Comments of Scott Jones, Esq.
The motorized recreational community supports species management and a healthy and vibrant ecosystem where species thrive as this is woven into the recreation experience the motorized user often seeks. The Endangered Species Act has simply not kept up with changing times and too often the multiple use recreational interests are guilty until proven innocent for ESA purposes. Even when recreational usages have been proven innocent, reducing management restrictions or delisting is simply not a viable option in our experience. Far too frequently Endangered Species concerns are raised by those that simply don’t like the conclusion of a NEPA planning process and the ESA is seen as a vehicle to address those issues. Management closures to recreational access are often not related to science but rather a desire of land managers to appear to do something in response to a species based concerns and avoid litigation. In our experiences, listing of many species is based on a lack of science and when science is developed the ESA remains a barrier to multiple use.
After listing simply implementing change in species management is difficult as exemplified by our experiences with lynx management in Colorado. In 1997 Colorado Parks and Wildlife reintroduced the Canadian lynx in Colorado with a goal of a sustainable population of around 200 cats. A year later the lynx was listed as threatened by the USFWS and initial analysis of lynx issues found a lack of science on most management concerns including recreation and management was highly speculative. Snow compaction was cited as a major concern around recreational activity in the winter and a major contributing factor to the decline of the species. The reintroduction of the lynx was declared a success in 2010 based on numerous goals and objectives being achieved, such as population now being in excess of 250 cats. Delisting has not been successful due to the fact the 2001 listing did not identify distinct population segments, but rather than the species as a whole and delisting just Colorado lynx would be classified as a distinct population segment. These types of barriers should not override the fact the species had fully recovered in Colorado.

_Recorded information:_
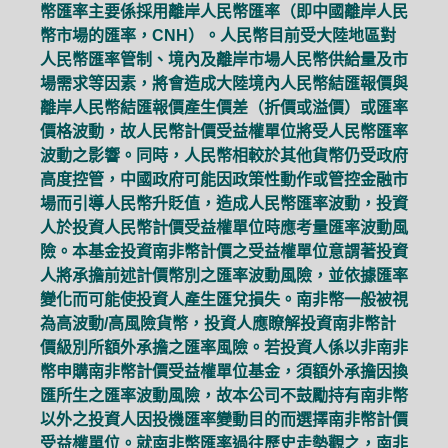
幣匯率主要係採用離岸人民幣匯率（即中國離岸人民
幣市場的匯率，CNH）。人民幣目前受大陸地區對
人民幣匯率管制、境內及離岸市場人民幣供給量及市
場需求等因素，將會造成大陸境內人民幣結匯報價與
離岸人民幣結匯報價產生價差（折價或溢價）或匯率
價格波動，故人民幣計價受益權單位將受人民幣匯率
波動之影響。同時，人民幣相較於其他貨幣仍受政府
高度控管，中國政府可能因政策性動作或管控金融市
場而引導人民幣升貶值，造成人民幣匯率波動，投資
人於投資人民幣計價受益權單位時應考量匯率波動風
險。本基金投資南非幣計價之受益權單位意謂著投資
人將承擔前述計價幣別之匯率波動風險，並依據匯率
變化而可能使投資人產生匯兌損失。南非幣一般被視
為高波動/高風險貨幣，投資人應瞭解投資南非幣計
價級別所額外承擔之匯率風險。若投資人係以非南非
幣申購南非幣計價受益權單位基金，須額外承擔因換
匯所生之匯率波動風險，故本公司不鼓勵持有南非幣
以外之投資人因投機匯率變動目的而選擇南非幣計價
受益權單位。就南非幣匯率過往歷史走勢觀之，南非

_Activity:_ Extend the comments on the Endangered Species Act and lynx management in Colorado, starting after their final sentence.

_Reply:_
Since the initial lynx conservation assessment, significant research has been undertaken and found that dispersed lower intensity recreational usages were not a priority threat to the lynx and much of this was supported by the motorized community. These conclusions were formalized with an updated Conservation assessment and strategy in 2013. Even basic implementation of this document has proven almost impossible in the second round of forest planning that is now being undertaken. Despite recognition in the LCAS that not all lynx habitat is the same in terms of quality and snow compaction is a natural process in the southern Rockies, we continue to see snow compaction remaining a management priority and all habitat being managed under a single standard.
Unfortunately, examples were recreational access is closed due to questionable science are all too common. After the USFS was sued regarding the Captain Jacks trail system outside Colorado Springs that was adjacent to Bear Creek that had genetically pure trout, the trail network was closed. This story has a happy ending as we were able to reopen trails outside the watershed after several years of effort but the issue for us is the fact that the primary threat to genetically pure trout is the almost 1 BILLION fish that have been reintroduced into waterways that simply outperform the native species in every way. Will closing trails address this conflict? We doubt it but closing trails is often the first line of defense for habitat and often coalitions like the Captain Jacks efforts are difficult to replicate.
While there are success stories where recreational access is returned to an area after concerns about ESA habitat are raised often this process is long and expensive and too often access is not returned. Those examples are simply too extensive to discuss with any detail. Based on our experiences the Endangered Species Act is simply out of date. We believe the proposed changes would be a significant step towards updating the Act and providing management that creates more benefit to the species and is more cost-effective.